** Opening RECORDS PROVIDED block **
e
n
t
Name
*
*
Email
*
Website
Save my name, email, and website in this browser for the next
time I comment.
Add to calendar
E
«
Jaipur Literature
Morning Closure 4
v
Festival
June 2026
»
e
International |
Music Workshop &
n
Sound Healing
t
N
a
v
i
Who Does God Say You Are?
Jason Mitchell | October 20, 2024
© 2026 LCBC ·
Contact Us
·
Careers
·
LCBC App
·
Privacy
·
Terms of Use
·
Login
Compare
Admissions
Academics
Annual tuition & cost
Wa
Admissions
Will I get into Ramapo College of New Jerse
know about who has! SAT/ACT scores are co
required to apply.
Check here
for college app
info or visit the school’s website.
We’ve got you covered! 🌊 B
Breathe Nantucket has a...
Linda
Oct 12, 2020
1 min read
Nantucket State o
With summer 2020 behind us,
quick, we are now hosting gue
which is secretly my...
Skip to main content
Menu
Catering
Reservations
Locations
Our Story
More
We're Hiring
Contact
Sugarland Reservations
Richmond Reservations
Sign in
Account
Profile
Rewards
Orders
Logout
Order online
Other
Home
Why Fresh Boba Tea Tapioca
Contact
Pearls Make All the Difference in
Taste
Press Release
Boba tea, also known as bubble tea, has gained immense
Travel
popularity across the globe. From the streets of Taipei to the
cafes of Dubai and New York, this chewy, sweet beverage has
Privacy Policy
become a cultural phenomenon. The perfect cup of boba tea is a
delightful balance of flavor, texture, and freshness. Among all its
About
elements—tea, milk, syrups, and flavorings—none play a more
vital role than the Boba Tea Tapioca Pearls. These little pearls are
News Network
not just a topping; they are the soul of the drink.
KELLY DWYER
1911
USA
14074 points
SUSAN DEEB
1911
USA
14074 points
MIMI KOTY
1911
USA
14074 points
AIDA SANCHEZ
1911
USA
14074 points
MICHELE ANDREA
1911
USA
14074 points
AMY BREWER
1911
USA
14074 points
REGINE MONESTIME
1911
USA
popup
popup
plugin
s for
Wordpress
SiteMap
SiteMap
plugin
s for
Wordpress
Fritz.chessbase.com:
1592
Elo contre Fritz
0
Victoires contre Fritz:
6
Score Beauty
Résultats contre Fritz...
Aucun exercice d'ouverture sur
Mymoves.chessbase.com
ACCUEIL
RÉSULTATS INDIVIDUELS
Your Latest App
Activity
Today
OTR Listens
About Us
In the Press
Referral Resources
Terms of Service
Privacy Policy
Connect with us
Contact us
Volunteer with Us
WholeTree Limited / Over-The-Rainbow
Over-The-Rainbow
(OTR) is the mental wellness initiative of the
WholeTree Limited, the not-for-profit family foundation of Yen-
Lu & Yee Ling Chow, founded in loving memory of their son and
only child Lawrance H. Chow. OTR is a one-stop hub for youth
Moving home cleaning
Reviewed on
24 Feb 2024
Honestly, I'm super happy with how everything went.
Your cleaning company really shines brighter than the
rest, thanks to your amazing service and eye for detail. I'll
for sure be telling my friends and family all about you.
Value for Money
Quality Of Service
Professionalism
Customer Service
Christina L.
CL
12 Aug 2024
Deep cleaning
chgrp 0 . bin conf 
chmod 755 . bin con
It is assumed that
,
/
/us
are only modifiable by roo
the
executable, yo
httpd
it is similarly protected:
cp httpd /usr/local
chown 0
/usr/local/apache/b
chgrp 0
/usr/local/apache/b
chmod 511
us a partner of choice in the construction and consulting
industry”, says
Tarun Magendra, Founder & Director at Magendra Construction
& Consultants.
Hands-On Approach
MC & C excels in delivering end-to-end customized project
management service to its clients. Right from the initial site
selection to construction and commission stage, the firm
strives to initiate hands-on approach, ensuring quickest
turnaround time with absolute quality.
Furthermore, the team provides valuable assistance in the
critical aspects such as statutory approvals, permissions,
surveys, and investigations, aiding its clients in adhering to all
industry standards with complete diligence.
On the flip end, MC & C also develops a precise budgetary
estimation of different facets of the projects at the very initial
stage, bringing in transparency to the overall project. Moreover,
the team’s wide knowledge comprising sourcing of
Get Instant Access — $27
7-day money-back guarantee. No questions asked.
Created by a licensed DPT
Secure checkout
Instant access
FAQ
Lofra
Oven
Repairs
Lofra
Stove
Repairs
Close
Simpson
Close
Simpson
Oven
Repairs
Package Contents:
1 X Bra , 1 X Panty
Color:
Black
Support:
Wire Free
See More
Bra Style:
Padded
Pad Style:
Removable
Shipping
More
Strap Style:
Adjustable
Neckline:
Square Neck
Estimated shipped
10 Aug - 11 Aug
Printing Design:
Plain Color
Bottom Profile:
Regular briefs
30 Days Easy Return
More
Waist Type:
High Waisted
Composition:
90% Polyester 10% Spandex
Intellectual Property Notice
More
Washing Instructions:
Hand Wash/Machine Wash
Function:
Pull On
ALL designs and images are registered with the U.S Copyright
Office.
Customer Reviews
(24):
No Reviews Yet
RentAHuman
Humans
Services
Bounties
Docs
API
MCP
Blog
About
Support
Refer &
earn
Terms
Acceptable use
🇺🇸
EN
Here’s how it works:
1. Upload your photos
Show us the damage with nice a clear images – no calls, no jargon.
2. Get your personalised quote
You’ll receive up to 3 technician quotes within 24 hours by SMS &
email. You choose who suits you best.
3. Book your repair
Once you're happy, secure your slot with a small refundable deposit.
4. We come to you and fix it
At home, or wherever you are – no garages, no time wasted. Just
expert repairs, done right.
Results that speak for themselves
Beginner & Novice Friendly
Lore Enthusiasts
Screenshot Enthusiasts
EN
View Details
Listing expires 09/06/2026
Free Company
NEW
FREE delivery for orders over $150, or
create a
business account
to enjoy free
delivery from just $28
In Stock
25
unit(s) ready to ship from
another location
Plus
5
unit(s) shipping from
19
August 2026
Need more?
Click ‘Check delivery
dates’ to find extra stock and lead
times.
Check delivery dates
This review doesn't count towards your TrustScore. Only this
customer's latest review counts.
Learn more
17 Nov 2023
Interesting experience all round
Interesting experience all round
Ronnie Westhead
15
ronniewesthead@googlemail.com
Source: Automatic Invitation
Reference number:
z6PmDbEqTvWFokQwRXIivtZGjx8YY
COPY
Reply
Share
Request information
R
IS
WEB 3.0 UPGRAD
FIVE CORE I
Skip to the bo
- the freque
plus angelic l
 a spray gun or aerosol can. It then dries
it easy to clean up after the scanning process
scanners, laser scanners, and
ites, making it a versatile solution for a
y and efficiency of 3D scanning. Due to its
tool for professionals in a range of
** Closing RECORDS PROVIDED block **
TASK: Rewrite the full listing above, swapping every "14074 points" for "14074 pts" and leaving all other text unchanged.

ANSWER SECTION:
e
n
t
Name
*
*
Email
*
Website
Save my name, email, and website in this browser for the next
time I comment.
Add to calendar
E
«
Jaipur Literature
Morning Closure 4
v
Festival
June 2026
»
e
International |
Music Workshop &
n
Sound Healing
t
N
a
v
i
Who Does God Say You Are?
Jason Mitchell | October 20, 2024
© 2026 LCBC ·
Contact Us
·
Careers
·
LCBC App
·
Privacy
·
Terms of Use
·
Login
Compare
Admissions
Academics
Annual tuition & cost
Wa
Admissions
Will I get into Ramapo College of New Jerse
know about who has! SAT/ACT scores are co
required to apply.
Check here
for college app
info or visit the school’s website.
We’ve got you covered! 🌊 B
Breathe Nantucket has a...
Linda
Oct 12, 2020
1 min read
Nantucket State o
With summer 2020 behind us,
quick, we are now hosting gue
which is secretly my...
Skip to main content
Menu
Catering
Reservations
Locations
Our Story
More
We're Hiring
Contact
Sugarland Reservations
Richmond Reservations
Sign in
Account
Profile
Rewards
Orders
Logout
Order online
Other
Home
Why Fresh Boba Tea Tapioca
Contact
Pearls Make All the Difference in
Taste
Press Release
Boba tea, also known as bubble tea, has gained immense
Travel
popularity across the globe. From the streets of Taipei to the
cafes of Dubai and New York, this chewy, sweet beverage has
Privacy Policy
become a cultural phenomenon. The perfect cup of boba tea is a
delightful balance of flavor, texture, and freshness. Among all its
About
elements—tea, milk, syrups, and flavorings—none play a more
vital role than the Boba Tea Tapioca Pearls. These little pearls are
News Network
not just a topping; they are the soul of the drink.
KELLY DWYER
1911
USA
14074 pts
SUSAN DEEB
1911
USA
14074 pts
MIMI KOTY
1911
USA
14074 pts
AIDA SANCHEZ
1911
USA
14074 pts
MICHELE ANDREA
1911
USA
14074 pts
AMY BREWER
1911
USA
14074 pts
REGINE MONESTIME
1911
USA
popup
popup
plugin
s for
Wordpress
SiteMap
SiteMap
plugin
s for
Wordpress
Fritz.chessbase.com:
1592
Elo contre Fritz
0
Victoires contre Fritz:
6
Score Beauty
Résultats contre Fritz...
Aucun exercice d'ouverture sur
Mymoves.chessbase.com
ACCUEIL
RÉSULTATS INDIVIDUELS
Your Latest App
Activity
Today
OTR Listens
About Us
In the Press
Referral Resources
Terms of Service
Privacy Policy
Connect with us
Contact us
Volunteer with Us
WholeTree Limited / Over-The-Rainbow
Over-The-Rainbow
(OTR) is the mental wellness initiative of the
WholeTree Limited, the not-for-profit family foundation of Yen-
Lu & Yee Ling Chow, founded in loving memory of their son and
only child Lawrance H. Chow. OTR is a one-stop hub for youth
Moving home cleaning
Reviewed on
24 Feb 2024
Honestly, I'm super happy with how everything went.
Your cleaning company really shines brighter than the
rest, thanks to your amazing service and eye for detail. I'll
for sure be telling my friends and family all about you.
Value for Money
Quality Of Service
Professionalism
Customer Service
Christina L.
CL
12 Aug 2024
Deep cleaning
chgrp 0 . bin conf 
chmod 755 . bin con
It is assumed that
,
/
/us
are only modifiable by roo
the
executable, yo
httpd
it is similarly protected:
cp httpd /usr/local
chown 0
/usr/local/apache/b
chgrp 0
/usr/local/apache/b
chmod 511
us a partner of choice in the construction and consulting
industry”, says
Tarun Magendra, Founder & Director at Magendra Construction
& Consultants.
Hands-On Approach
MC & C excels in delivering end-to-end customized project
management service to its clients. Right from the initial site
selection to construction and commission stage, the firm
strives to initiate hands-on approach, ensuring quickest
turnaround time with absolute quality.
Furthermore, the team provides valuable assistance in the
critical aspects such as statutory approvals, permissions,
surveys, and investigations, aiding its clients in adhering to all
industry standards with complete diligence.
On the flip end, MC & C also develops a precise budgetary
estimation of different facets of the projects at the very initial
stage, bringing in transparency to the overall project. Moreover,
the team’s wide knowledge comprising sourcing of
Get Instant Access — $27
7-day money-back guarantee. No questions asked.
Created by a licensed DPT
Secure checkout
Instant access
FAQ
Lofra
Oven
Repairs
Lofra
Stove
Repairs
Close
Simpson
Close
Simpson
Oven
Repairs
Package Contents:
1 X Bra , 1 X Panty
Color:
Black
Support:
Wire Free
See More
Bra Style:
Padded
Pad Style:
Removable
Shipping
More
Strap Style:
Adjustable
Neckline:
Square Neck
Estimated shipped
10 Aug - 11 Aug
Printing Design:
Plain Color
Bottom Profile:
Regular briefs
30 Days Easy Return
More
Waist Type:
High Waisted
Composition:
90% Polyester 10% Spandex
Intellectual Property Notice
More
Washing Instructions:
Hand Wash/Machine Wash
Function:
Pull On
ALL designs and images are registered with the U.S Copyright
Office.
Customer Reviews
(24):
No Reviews Yet
RentAHuman
Humans
Services
Bounties
Docs
API
MCP
Blog
About
Support
Refer &
earn
Terms
Acceptable use
🇺🇸
EN
Here’s how it works:
1. Upload your photos
Show us the damage with nice a clear images – no calls, no jargon.
2. Get your personalised quote
You’ll receive up to 3 technician quotes within 24 hours by SMS &
email. You choose who suits you best.
3. Book your repair
Once you're happy, secure your slot with a small refundable deposit.
4. We come to you and fix it
At home, or wherever you are – no garages, no time wasted. Just
expert repairs, done right.
Results that speak for themselves
Beginner & Novice Friendly
Lore Enthusiasts
Screenshot Enthusiasts
EN
View Details
Listing expires 09/06/2026
Free Company
NEW
FREE delivery for orders over $150, or
create a
business account
to enjoy free
delivery from just $28
In Stock
25
unit(s) ready to ship from
another location
Plus
5
unit(s) shipping from
19
August 2026
Need more?
Click ‘Check delivery
dates’ to find extra stock and lead
times.
Check delivery dates
This review doesn't count towards your TrustScore. Only this
customer's latest review counts.
Learn more
17 Nov 2023
Interesting experience all round
Interesting experience all round
Ronnie Westhead
15
ronniewesthead@googlemail.com
Source: Automatic Invitation
Reference number:
z6PmDbEqTvWFokQwRXIivtZGjx8YY
COPY
Reply
Share
Request information
R
IS
WEB 3.0 UPGRAD
FIVE CORE I
Skip to the bo
- the freque
plus angelic l
 a spray gun or aerosol can. It then dries
it easy to clean up after the scanning process
scanners, laser scanners, and
ites, making it a versatile solution for a
y and efficiency of 3D scanning. Due to its
tool for professionals in a range of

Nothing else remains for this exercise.